** Opening STUDY TEXT block **

By the 27th March, the remainder of the 6th Airborne Division was able to commence its advance. Having taken the opportunity to secure an unopposed bridgehead across the Issel on the previous day, the 3rd Parachute Brigade was ordered to exploit eastwards in the direction of Erle, as part of the Division's general advance on Lembeck. The 9th Parachute Battalion got proceedings off to an eventful start; at 06:40, having come under enemy fire, "B" Company attacked Klosterlutherheim and a sharp action ensued, but within half an hour the village had been captured along with 184 Germans and a further 12 killed. The Battalion fortified itself within this locality but soon found their position precarious, coming under continual enemy pressure, most notably from self-propelled guns, and they were at one stage surrounded. At noon, however, American tanks, later followed by infantry of the 17th Airborne Division, passed into the Battalion lines and the situation calmed down.
Earlier in the day, the 1st Canadian Parachute Battalion, having been unable to spare time for breakfast, moved off in heavy rain at 05:30. "B" Company, meeting negligible opposition, passed swiftly through the village of Burch and continued towards the woodland that was their next objective. Arriving at 09:30, No.4 Platoon came under fire from a Tiger tank blocking the road, but it withdrew after being hit by a PIAT. The Canadians dug-in around their objective but suffered casualties when they came under a considerable barrage of fire from a number of tanks and self-propelled guns based in woodland a quarter of a mile away. Faced with the unhappy prospect of having no choice but to make a frontal assault on these without the benefit of any artillery or armoured support, "B" Company were preparing to carry this out when, most opportunely, a squadron of tanks and armoured cars appeared on the scene. These obligingly returned heavy fire on the enemy positions whilst the Battalion went forward, forcing the enemy to beat a hasty retreat and so leaving the Canadians in possession of the wood.

** Closing STUDY TEXT block **
** Opening DATA SUPPLIED block **

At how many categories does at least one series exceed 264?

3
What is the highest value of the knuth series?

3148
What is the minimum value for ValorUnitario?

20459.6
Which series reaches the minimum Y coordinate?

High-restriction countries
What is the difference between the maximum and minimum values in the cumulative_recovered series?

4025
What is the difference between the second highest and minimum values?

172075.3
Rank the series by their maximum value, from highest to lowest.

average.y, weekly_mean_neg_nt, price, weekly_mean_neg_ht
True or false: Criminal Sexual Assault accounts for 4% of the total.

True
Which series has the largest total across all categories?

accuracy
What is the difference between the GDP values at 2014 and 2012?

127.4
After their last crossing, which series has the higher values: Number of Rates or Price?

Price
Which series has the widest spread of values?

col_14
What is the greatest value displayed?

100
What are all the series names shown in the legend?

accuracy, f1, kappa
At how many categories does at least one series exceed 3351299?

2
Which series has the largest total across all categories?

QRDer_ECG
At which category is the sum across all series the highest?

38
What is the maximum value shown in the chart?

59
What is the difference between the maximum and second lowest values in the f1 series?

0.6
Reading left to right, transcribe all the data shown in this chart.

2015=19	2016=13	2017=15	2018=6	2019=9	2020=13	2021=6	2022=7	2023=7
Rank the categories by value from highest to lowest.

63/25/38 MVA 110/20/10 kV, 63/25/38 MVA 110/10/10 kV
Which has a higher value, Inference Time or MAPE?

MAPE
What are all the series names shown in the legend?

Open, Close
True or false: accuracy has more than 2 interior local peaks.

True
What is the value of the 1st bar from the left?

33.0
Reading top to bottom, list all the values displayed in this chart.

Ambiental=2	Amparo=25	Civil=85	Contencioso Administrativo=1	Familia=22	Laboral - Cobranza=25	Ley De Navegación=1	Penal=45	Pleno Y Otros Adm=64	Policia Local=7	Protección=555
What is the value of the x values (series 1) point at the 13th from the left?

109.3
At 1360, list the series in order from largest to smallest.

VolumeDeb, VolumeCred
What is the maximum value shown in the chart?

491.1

** Closing DATA SUPPLIED block **

_TO DO_.
A. Rewrite the entries from the first one through the line containing "What is the difference between the GDP", swapping "series" for "line" and leaving everything else unchanged.
B. Extend the account of the 6th Airborne Division's advance toward Lembeck on 27 March by continuing from its final sentence.

_ANSWERS PER TASK_.
A.
At how many categories does at least one line exceed 264?

3
What is the highest value of the knuth line?

3148
What is the minimum value for ValorUnitario?

20459.6
Which line reaches the minimum Y coordinate?

High-restriction countries
What is the difference between the maximum and minimum values in the cumulative_recovered line?

4025
What is the difference between the second highest and minimum values?

172075.3
Rank the line by their maximum value, from highest to lowest.

average.y, weekly_mean_neg_nt, price, weekly_mean_neg_ht
True or false: Criminal Sexual Assault accounts for 4% of the total.

True
Which line has the largest total across all categories?

accuracy
What is the difference between the GDP values at 2014 and 2012?

B.
The 5th Parachute Brigade, with the 6th Airborne Armoured Reconnaissance Regiment scouting ahead, then passed through the 3rd Parachute Brigade and took over the advance on Erle. The Reconnaissance Regiment entered Brunen without incident, but thereafter they brushed several pockets of enemy resistance and their progress ground to a halt. Coming under fire from some 20mm flak guns during the afternoon, "B" Squadron ordered its tank troop to attack these and several were duly silenced. Further probing of the enemy position though revealed that it was more substantially garrisoned by infantry and several self-propelled guns. "B" Company lost three tanks to the latter and could make no further headway.
The 7th Battalion, leading the 5th Parachute Brigade, was ordered to assist the Reconnaissance Regiment in clearing the enemy from this area. At 17:00, finding "B" Squadron pinned down on the enemy's front, Lieutenant-Colonel Pine-Coffin moved his "B" and "C" Companies around their right flank, leaving the remainder of the Battalion and its vehicles with the Reconnaissance Regiment with orders to follow up the main road once the way was clear. Battalion Headquarters and "B" Company continued to move further around the enemy position and towards its rear, whilst "C" Company made ready to attack their flank. This move, however, did not take place as the ground was found to be most unsuitable for an infantry assault, and so, as the light was also failing, Major Keene ordered his men to dig-in for the night before attempting a different attack in the morning. As they were carrying out these orders, the Company was spotted by the enemy, who then illuminated their positions by using tracer rounds to set light to nearby haystacks. "C" Company came under a heavy volume of fire and were pinned down; one of their platoons was badly caught out and lost 5 men killed and 16 wounded.
Due to the closely-wooded country and various other problems, radio communications within the 7th Battalion had broken down, and so Lieutenant-Colonel Pine-Coffin knew nothing of these developments. "B" Company, in contrast, had taken up its positions without much difficulty, with two platoons securing the crossroads in the enemy rear, and another pushing forward to act as a standing patrol along the road. This platoon had a most profitable night, taking numerous men prisoner who were quite unaware that the British had penetrated so far around their flanks. Acting on the information of one of these, Lieutenant Hinman led an 8-man patrol at midnight to attack two anti-tank platoons, and, quite remarkably, they captured 40 Germans, 14 guns of varying calibres, 8 37mm anti-aircraft guns and a collection of machine-guns at a cost of one casualty. With the way now cleared somewhat, "C" Company were ordered to take advantage of this success, and by 02:00 they had secured the crossroads and were digging-in. The road was now open and the advance could resume.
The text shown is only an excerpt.